Charleroi: une école sur deux sans plan d’urgence

Les écoles devraient définir un programme d’évacuation interne, déterminer un point de rassemblement, mettre en place des mesures pour prévenir les intrusions, réduire les sorties autorisées d’élèves, alerter les secours, etc.
Les écoles devraient définir un programme d’évacuation interne, déterminer un point de rassemblement, mettre en place des mesures pour prévenir les intrusions, réduire les sorties autorisées d’élèves, alerter les secours, etc. - D.R.

Avec les attentats du 13 novembre 2015 à Paris, l’organisation de la sécurité publique est entrée dans une nouvelle dimension. Charleroi qu’une attaque terroriste a frappé l’été dernier sur l’esplanade de la tour de police ne déroge évidemment pas à la règle.

Si le niveau élevé de la menace a donné lieu à un renforcement des dispositifs, et notamment au détachement de patrouilles militaires, il reste du chemin à faire en matière de prévention des risques en milieu scolaire. Une enquête en ligne a fait apparaître la faible mobilisation des directions par rapport à cette obligation : parmi les 163 écoles de l’entité, tous réseaux confondus, 81 ont répondu. Parmi elles, une sur deux seulement disposait d’un plan interne d’urgence (PIU), d’un point de rassemblement et d’un plan d’évacuation. Il s’agit de ces documents qui fixent les procédures à suivre en cas d’incident ou d’alerte (intrusion, alerte à la bombe, prise d’otages, rapt parental, etc.). « On avait beau n’en être qu’à la moitié en septembre », comme l’a rappelé l’écologiste Luc Parmentier au conseil communal, « la progression est nettement insuffisante. D’autant que de nombreux bâtiments communaux sont aussi dépourvus de plan d’urgence, à commencer par l’hôtel de ville qui accueille chaque jour des centaines de travailleurs, citoyens et visiteurs. »

Dans une réponse à l’interpellation du conseiller PS Maxime Felon, l’échevine de l’Enseignement Julie Patte (PS) a présenté les rétroactes des actions d’information et de sensibilisation des établissements scolaires. Dès le 23 novembre 2015, dix jours après Paris, le chef de corps de la police leur a écrit une première fois pour leur donner des consignes de sécurité : définir un programme d’évacuation interne, déterminer un point de rassemblement, mettre en place des mesures pour prévenir les intrusions, réduire les sorties autorisées d’élèves, alerter les secours, etc.

Responsabiliser les directions

Par la suite, deux autres courriers leur ont été adressés pour les rappeler à la nécessité d’élaborer leur PIU. « En sachant que nous n’avons aucune autorité sur les écoles des autres réseaux », glisse l’échevine. Lors de l’enquête menée durant le premier trimestre, l’enseignement communal s’est distingué par un meilleur taux de réponse. Mais Il faut continuer à responsabiliser les directions pour qu’elles se mettent en ordre.
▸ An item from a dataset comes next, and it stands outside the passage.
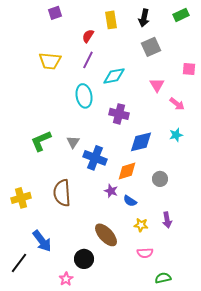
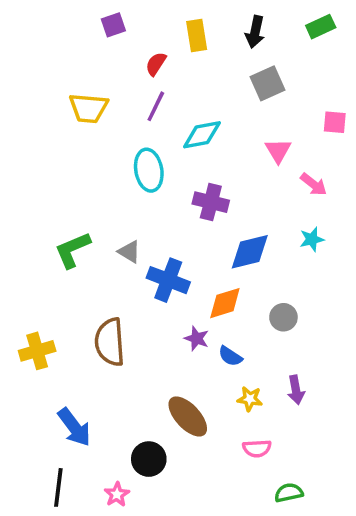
purple square: (55, 13) -> (113, 25), moved
gray triangle: (73, 142) -> (129, 252), turned -32
black line: (19, 263) -> (58, 487), moved, turned -30

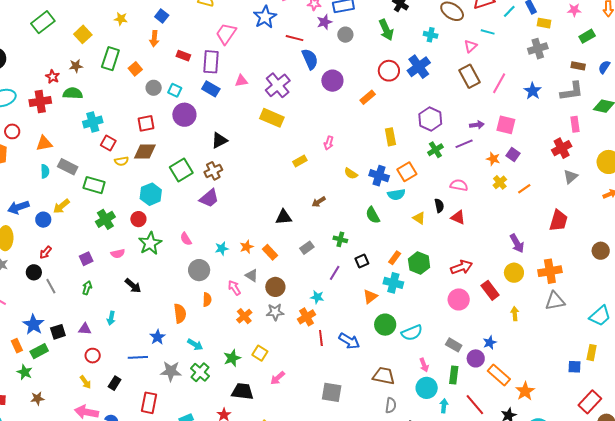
Dans ce cadre, l’échevine s’est engagée à relancer les retardataires. Comme l’a suggéré Maxime Felon, la Ville s’inspirera aussi d’une expérience menée à Villeneuve-d’Ascq dans le nord de la France où des écoles ont décidé de se grouper pour organiser trois exercices de sécurité par an. « Charleroi a prévu d’en faire un prochainement, il portera sur la simulation d’un attentat intrusion. cela fait l’objet d’une préparation minutieuse. »

Après analyse des informations transmises par les écoles, la fonctionnaire en charge de la planification d’urgence complète leur diagnostic sécurité en leur soumettant des propositions concrètes, des astuces pour améliorer l’affichage des consignes et promouvoir leur diffusion. « En début de mandature, il n’y avait pas de service de planification d’urgence », a précisé le bourgmestre. Tout un travail de rattrapage s’impose. Il est capital et pressant.